Recognizing that the potato industry is shrinking, Carter said the Legislature needs to look at things such as high-energy costs.
“We’ve got to get cheaper energy for processors because the processing market is bigger than the fresh market, and any processor like McCain, their electric bill is huge,” said Carter. “The only way we’re ever going to decrease costs is if the government takes the bull by the horns and does something proactive to get cheaper energy costs.”
Department of Agriculture Commissioner Seth Bradstreet III has attended the tour in the past as a grower, but this was the first time as commissioner.
“As a grower, when I was on the Maine Potato Board, we realized that we needed a lot of education in Augusta on matters concerning agriculture … specifically the potato industry,” said Bradstreet. “It works wonders. Folks line up in Augusta to get on the bus to come.
“Getting the legislators out to the farm, involved in the industry, and up close and personal to help them understand the trials and tribulations we go through is key,” he said. “Having them attend makes my job as commissioner easier because they’re so much more educated. They’re asking the pertinent questions, so we don’t have to go back and give them Agriculture 101. I think the tour is a wonderful opportunity both for the growers and the legislators.”
Agriculture is Rep. Dean Cray’s (R-Palmyra) bread and butter.
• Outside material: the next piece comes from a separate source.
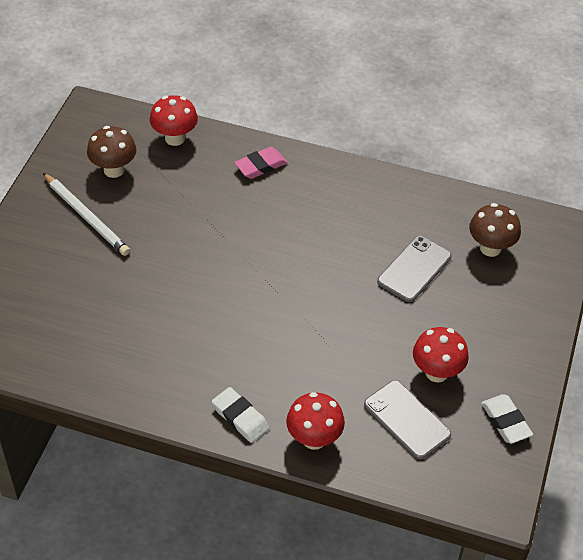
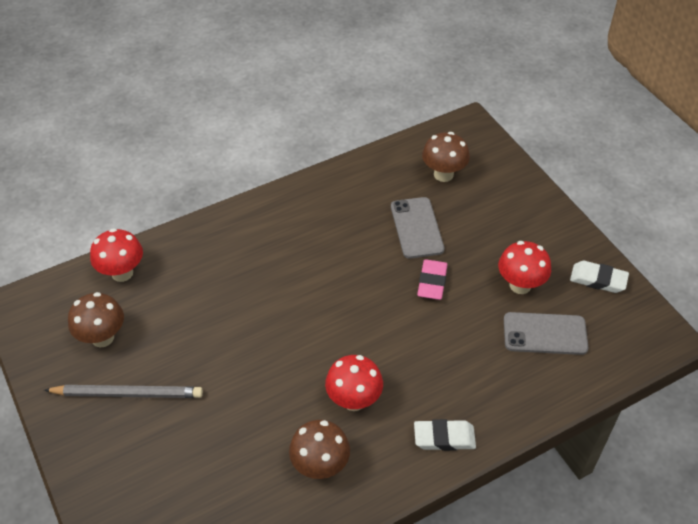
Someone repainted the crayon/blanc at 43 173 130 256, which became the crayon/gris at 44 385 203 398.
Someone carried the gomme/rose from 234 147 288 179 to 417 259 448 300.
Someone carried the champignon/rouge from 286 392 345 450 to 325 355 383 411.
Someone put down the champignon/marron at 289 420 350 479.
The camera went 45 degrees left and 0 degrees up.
“I have 25 to 30 acres of sweet corn and general crops … farmstand-type crops,” he said. “I’m very interested in farming and even though I’m a grower, I’m learning a lot. Research and development … how money is being used in the state, is interesting. I’ll be able to take that information back to Augusta with me.
“A lot of my fellow legislators don’t realize the expense that a farmer goes through,” said Cray, “and that what he puts in the ground is hit or miss. Either you make it or you don’t make it, and you’ve got to pay for it either way. It’s quite an investment, so hopefully my colleagues are learning that. It’s been a fun trip.”
This was Rep. Walter Wheeler’s (D-Kittery) first industry tour.
“I’ve learned about processing from our tour of McCain Foods, as well as what kind of insects growers have to look out for,” he said. “At the Aroostook Farm, we learned about different research projects. Things like the lab is money well spent, and we should spend more to get the potato business thriving again. Money’s tight but it seems there should be some way to invest more money into the economy.”
Also attending the tour were Rep. Ben Pratt (D-Eddington), Rep. Terry Hayes (D-Buckfield), Rep. Charles Fisher (D-Brewer) and his wife, Ellen; Rep. Jane Eberle (D-South Portland), Rep. Jacqueline Lundeen (D-Mars Hill), Rep. Paulette Beaudoin (D-Biddeford), Rep. Andrea Boland (D-Sanford), Rep. Donna Finley (R-Skowhegan), Rep. Don Marean (R-Hollis) and his wife, Linda; Rep. Philip Curtis (R-Madison), Rep. Charles Theriault (D-Madawaska), Rep. Bonnie Gould (R-South Berwick), Rep. Patricia Sutherland (D-Chapman), Rep. Christopher Rector (R-Thomaston), Rep. Jim Hamper (R-Oxford), Rep. Jeremy Fischer (D-Presque Isle), Rep. Susan Austin (R-Gray), Rep. Patricia Blanchette (D-Bangor), Rep. Ann Peoples (D-Westbrook) and her husband, Patrick; Rep. Peter Edgecomb (R-Caribou), Rep. Nancy Smith (D-Monmouth), and Rep. Richard Cleary (D-Houlton).
Also, Sen. Dennis Damon (D-Hancock County), Sen. Debra Plowman (D-Penobscot), Sen. Joe Perry (D-Penobscot), Sen. Jonathan Courtney (R-York), and Sen. Roger Sherman (R-Aroostook).
This year’s legislative tour featured visits to McCain Foods in Easton, Presque Isle’s Aroostook Farm, Flewelling Farms in Easton, a broccoli field owned by Smith Farm, Buck Farm in Mapleton, Porter Seed Farm in Ashland, and the annual industry dinner in Fort Fairfield.